Work instructions - Copy each record below exactly, please, and leave its pictures out.

Human pose keypoint data:
+--
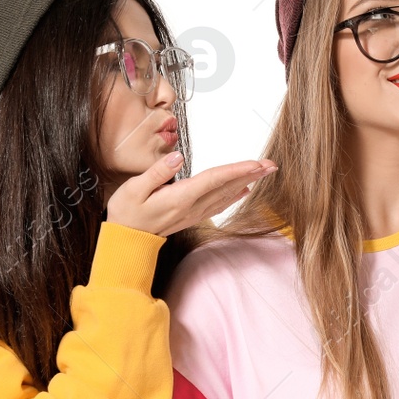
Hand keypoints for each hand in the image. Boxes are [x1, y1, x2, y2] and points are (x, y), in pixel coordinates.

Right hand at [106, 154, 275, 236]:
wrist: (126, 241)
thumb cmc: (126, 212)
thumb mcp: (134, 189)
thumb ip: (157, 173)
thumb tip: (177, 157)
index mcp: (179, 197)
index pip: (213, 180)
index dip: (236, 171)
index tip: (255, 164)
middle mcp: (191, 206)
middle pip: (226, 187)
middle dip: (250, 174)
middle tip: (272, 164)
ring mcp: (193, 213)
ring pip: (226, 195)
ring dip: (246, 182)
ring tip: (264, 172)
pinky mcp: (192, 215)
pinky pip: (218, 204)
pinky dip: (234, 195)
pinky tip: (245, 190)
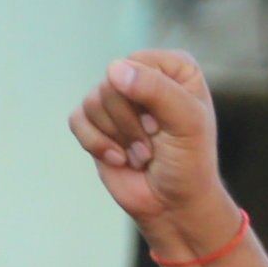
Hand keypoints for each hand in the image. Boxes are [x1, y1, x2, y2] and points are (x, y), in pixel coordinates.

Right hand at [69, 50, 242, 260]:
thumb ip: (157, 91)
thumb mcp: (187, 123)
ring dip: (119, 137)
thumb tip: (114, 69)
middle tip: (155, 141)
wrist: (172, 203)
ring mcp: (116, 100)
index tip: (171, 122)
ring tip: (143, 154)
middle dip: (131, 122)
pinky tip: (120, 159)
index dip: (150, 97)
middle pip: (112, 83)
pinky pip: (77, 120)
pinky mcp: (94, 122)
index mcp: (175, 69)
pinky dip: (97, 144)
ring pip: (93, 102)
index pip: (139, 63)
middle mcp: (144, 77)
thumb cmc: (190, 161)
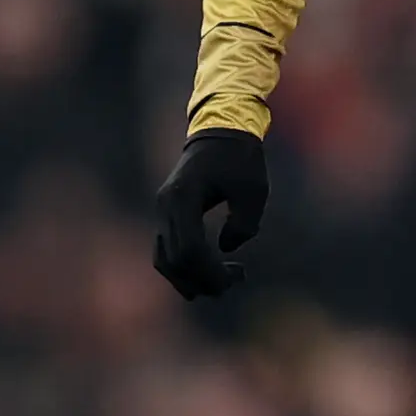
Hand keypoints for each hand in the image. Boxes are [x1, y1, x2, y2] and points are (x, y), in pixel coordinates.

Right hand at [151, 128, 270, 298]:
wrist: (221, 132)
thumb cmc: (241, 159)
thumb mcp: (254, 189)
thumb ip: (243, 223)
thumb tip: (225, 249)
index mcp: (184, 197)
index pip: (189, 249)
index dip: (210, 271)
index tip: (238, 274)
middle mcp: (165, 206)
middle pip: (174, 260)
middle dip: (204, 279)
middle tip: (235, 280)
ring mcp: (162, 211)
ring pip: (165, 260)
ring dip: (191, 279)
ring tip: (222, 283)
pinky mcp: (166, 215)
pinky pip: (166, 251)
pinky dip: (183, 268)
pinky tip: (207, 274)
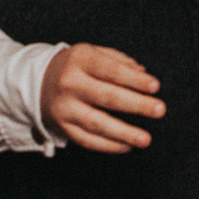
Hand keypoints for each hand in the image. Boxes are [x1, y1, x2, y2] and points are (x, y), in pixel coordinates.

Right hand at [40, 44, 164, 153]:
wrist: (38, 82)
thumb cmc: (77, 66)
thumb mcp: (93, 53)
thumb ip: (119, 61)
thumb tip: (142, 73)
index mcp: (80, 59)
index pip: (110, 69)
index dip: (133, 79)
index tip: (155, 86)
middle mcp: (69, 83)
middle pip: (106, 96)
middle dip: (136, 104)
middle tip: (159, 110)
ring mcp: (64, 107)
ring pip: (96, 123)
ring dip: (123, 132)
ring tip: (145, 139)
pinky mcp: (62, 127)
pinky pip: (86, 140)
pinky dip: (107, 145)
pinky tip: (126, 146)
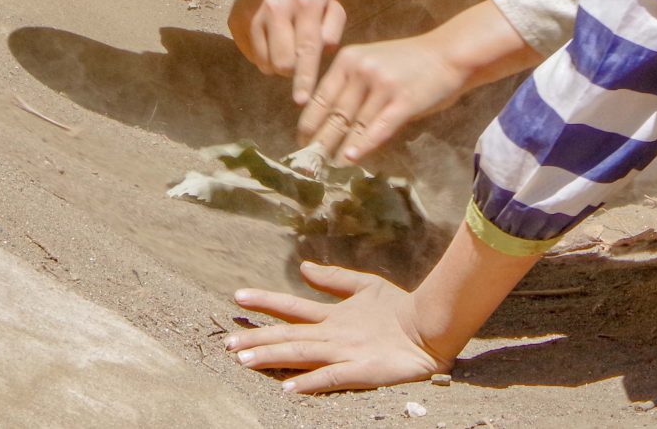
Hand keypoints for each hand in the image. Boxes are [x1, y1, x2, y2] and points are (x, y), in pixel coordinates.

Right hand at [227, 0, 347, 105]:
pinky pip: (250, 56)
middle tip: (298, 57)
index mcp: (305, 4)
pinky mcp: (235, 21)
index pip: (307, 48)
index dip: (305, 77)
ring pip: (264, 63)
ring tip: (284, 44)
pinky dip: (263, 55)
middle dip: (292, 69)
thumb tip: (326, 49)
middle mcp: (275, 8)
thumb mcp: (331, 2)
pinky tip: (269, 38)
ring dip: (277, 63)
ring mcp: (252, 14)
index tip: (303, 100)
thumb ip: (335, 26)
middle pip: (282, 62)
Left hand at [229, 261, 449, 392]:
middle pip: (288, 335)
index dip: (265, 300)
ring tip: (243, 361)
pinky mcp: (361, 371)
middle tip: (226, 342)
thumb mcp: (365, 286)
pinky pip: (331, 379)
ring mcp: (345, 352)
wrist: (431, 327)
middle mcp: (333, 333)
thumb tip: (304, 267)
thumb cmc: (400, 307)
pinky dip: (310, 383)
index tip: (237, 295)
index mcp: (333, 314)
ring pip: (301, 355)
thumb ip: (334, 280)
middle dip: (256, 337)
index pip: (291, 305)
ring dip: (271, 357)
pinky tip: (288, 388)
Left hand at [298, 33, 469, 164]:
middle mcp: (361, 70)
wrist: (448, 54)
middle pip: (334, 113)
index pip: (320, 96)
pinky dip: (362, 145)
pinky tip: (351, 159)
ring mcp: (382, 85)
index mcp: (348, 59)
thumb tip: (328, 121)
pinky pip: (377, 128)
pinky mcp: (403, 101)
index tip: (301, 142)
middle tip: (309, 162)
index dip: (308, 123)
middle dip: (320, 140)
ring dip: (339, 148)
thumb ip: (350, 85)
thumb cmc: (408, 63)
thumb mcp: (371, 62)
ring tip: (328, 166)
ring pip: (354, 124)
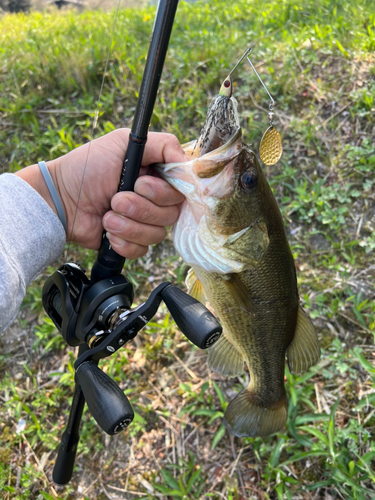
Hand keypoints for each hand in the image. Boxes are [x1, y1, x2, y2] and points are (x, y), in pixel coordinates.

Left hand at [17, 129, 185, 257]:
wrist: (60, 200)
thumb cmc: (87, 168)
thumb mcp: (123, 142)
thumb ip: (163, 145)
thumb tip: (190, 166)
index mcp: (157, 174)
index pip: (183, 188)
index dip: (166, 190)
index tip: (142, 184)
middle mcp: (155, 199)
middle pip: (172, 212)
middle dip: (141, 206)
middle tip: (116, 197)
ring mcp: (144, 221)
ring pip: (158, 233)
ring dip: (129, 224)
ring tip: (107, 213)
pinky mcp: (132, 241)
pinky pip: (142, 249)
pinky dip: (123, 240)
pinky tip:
+--
Response area -
Hand keypoints for each hand in the image. Boxes are [x1, y1, x2, y2] and points are (x, y), in pixel coordinates.

Right hand at [106, 154, 275, 236]:
wrist: (126, 241)
thumb cmc: (126, 212)
thumb mcp: (134, 189)
thumb ip: (157, 173)
thumb tip: (177, 157)
index mcp: (179, 197)
index pip: (213, 180)
index dip: (236, 171)
index tip: (255, 164)
middle mcp: (191, 206)
middle pip: (226, 187)
middle dip: (250, 174)
middle tip: (272, 164)
ring mcp: (193, 213)
ring pip: (226, 195)
ring dip: (246, 182)
ring tip: (264, 172)
pinky mcp: (192, 215)
pinky pip: (218, 204)
pinky dip: (234, 195)
pinky tip: (245, 190)
Hand keypoints for each hand in the image. Boxes are [x1, y1, x2, y2] and points are (x, y), in pixel coordinates.

Right hand at [69, 50, 242, 260]:
thumb ip: (157, 91)
thumb mcp: (187, 123)
ring dip: (119, 137)
thumb tip: (114, 69)
middle tip: (155, 141)
wrist: (172, 203)
ring mcp: (116, 100)
index tip: (171, 122)
ring tip: (143, 154)
middle dip: (131, 122)
pinky tip: (120, 159)
index dip: (150, 97)
middle pip: (112, 83)
pinky pip: (77, 120)
pinky mcp: (94, 122)
index mcp: (175, 69)
pinky dip: (97, 144)
ring pip: (93, 102)
index pip: (139, 63)
middle mcp: (144, 77)
thumb cmc: (190, 161)
Hand keypoints for each hand in the image. Boxes are [x1, y1, x2, y2] and points are (x, y), in pixel coordinates.

Right hand at [151, 128, 270, 298]:
wrist: (221, 132)
thumb cmc: (241, 159)
thumb mcp: (254, 189)
thumb ip: (243, 223)
thumb tip: (225, 249)
index mcp: (184, 197)
index pip: (189, 249)
index dip: (210, 271)
index tip: (238, 274)
middle mcp: (165, 206)
middle pip: (174, 260)
middle dip: (204, 279)
middle tip: (235, 280)
ring mcp: (162, 211)
ring pip: (165, 260)
ring dip: (191, 279)
ring tip: (222, 283)
pinky mcp: (166, 215)
pinky pip: (166, 251)
pinky dip: (183, 268)
pinky tip: (207, 274)
Hand keypoints for each hand in the image. Boxes are [x1, y1, x2, y2] and points are (x, y), in pixel coordinates.

Right hand at [40, 44, 164, 153]:
wrist: (38, 82)
thumb cmc: (77, 66)
thumb mcp: (93, 53)
thumb ip: (119, 61)
thumb tip: (142, 73)
index mcp: (80, 59)
index pip: (110, 69)
index dip: (133, 79)
index tip: (155, 86)
middle mcp: (69, 83)
middle pip: (106, 96)
middle dip: (136, 104)
middle tip: (159, 110)
ring mcp: (64, 107)
ring pip: (96, 123)
ring dip: (123, 132)
ring tip: (145, 139)
pinky mcp: (62, 127)
pinky pip: (86, 140)
pinky dip: (107, 145)
pinky tip: (126, 146)
Hand keypoints for each hand in the image. Boxes are [x1, y1, x2, y2] and points are (x, y), in pixel coordinates.

Right hand at [227, 0, 347, 105]:
pinky pip: (250, 56)
middle tip: (298, 57)
index mcp: (305, 4)
pinky mcp: (235, 21)
index pip: (307, 48)
index dip: (305, 77)
ring pip: (264, 63)
ring tip: (284, 44)
pinky dip: (263, 55)
middle dip: (292, 69)
thumb tip: (326, 49)
middle mcp: (275, 8)
thumb mcp: (331, 2)
pinky tip: (269, 38)
ring dip: (277, 63)
ring mcp: (252, 14)
index tip: (303, 100)
thumb ip: (335, 26)
middle pip: (282, 62)
Left hand at [229, 261, 449, 392]:
middle pip: (288, 335)
index dip: (265, 300)
ring tip: (243, 361)
pinky mcp: (361, 371)
middle tip: (226, 342)
thumb mcp: (365, 286)
pinky pip: (331, 379)
ring mcp: (345, 352)
wrist: (431, 327)
middle mcp: (333, 333)
thumb tip: (304, 267)
thumb cmc: (400, 307)
pinky dip: (310, 383)
index tip: (237, 295)
index mcp: (333, 314)
ring pip: (301, 355)
thumb ip: (334, 280)
middle dip: (256, 337)
index pip: (291, 305)
ring dip: (271, 357)
pinky tip: (288, 388)
Left hand at [298, 33, 469, 164]:
middle mcp: (361, 70)
wrist: (448, 54)
middle pip: (334, 113)
index pip: (320, 96)
pinky dip: (362, 145)
pinky tip: (351, 159)
ring mcp: (382, 85)
index mcp: (348, 59)
thumb tip: (328, 121)
pinky pip: (377, 128)
pinky mcp: (403, 101)
index tip: (301, 142)
middle tip: (309, 162)
index dip: (308, 123)
middle dip: (320, 140)
ring dip: (339, 148)
thumb ip: (350, 85)
thumb cmc: (408, 63)
thumb mcp: (371, 62)
ring tip: (328, 166)
ring pip: (354, 124)
Hand keypoints for each hand in the image. Boxes are [x1, y1, x2, y2] and points are (x, y), in pixel coordinates.

Left hand at [17, 129, 185, 257]:
wrist: (60, 200)
thumb cmc: (87, 168)
thumb mcp: (123, 142)
thumb ip: (163, 145)
thumb tip: (190, 166)
index mcp: (157, 174)
index pip: (183, 188)
index dip: (166, 190)
index tip: (142, 184)
middle mcp: (155, 199)
middle pip: (172, 212)
middle dip: (141, 206)
middle tip: (116, 197)
ring mcp: (144, 221)
ring pip: (158, 233)
ring dip: (129, 224)
ring tip: (107, 213)
pinky mcp: (132, 241)
pinky pip: (142, 249)
pinky dip: (123, 240)
pinky tip:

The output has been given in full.